Task statement
Copy out the material word for word, from the line with "Afegeix les dates del viatge" up to and including the line with "Veure al mapa".

Listed records
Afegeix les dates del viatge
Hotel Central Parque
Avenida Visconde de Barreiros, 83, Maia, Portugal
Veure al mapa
...
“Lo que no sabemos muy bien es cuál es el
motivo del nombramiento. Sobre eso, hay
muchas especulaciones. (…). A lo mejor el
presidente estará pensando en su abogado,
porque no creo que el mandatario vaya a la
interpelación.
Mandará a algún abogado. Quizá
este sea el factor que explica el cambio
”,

Response area
Afegeix les dates del viatge
Hotel Central Parque
Avenida Visconde de Barreiros, 83, Maia, Portugal
Veure al mapa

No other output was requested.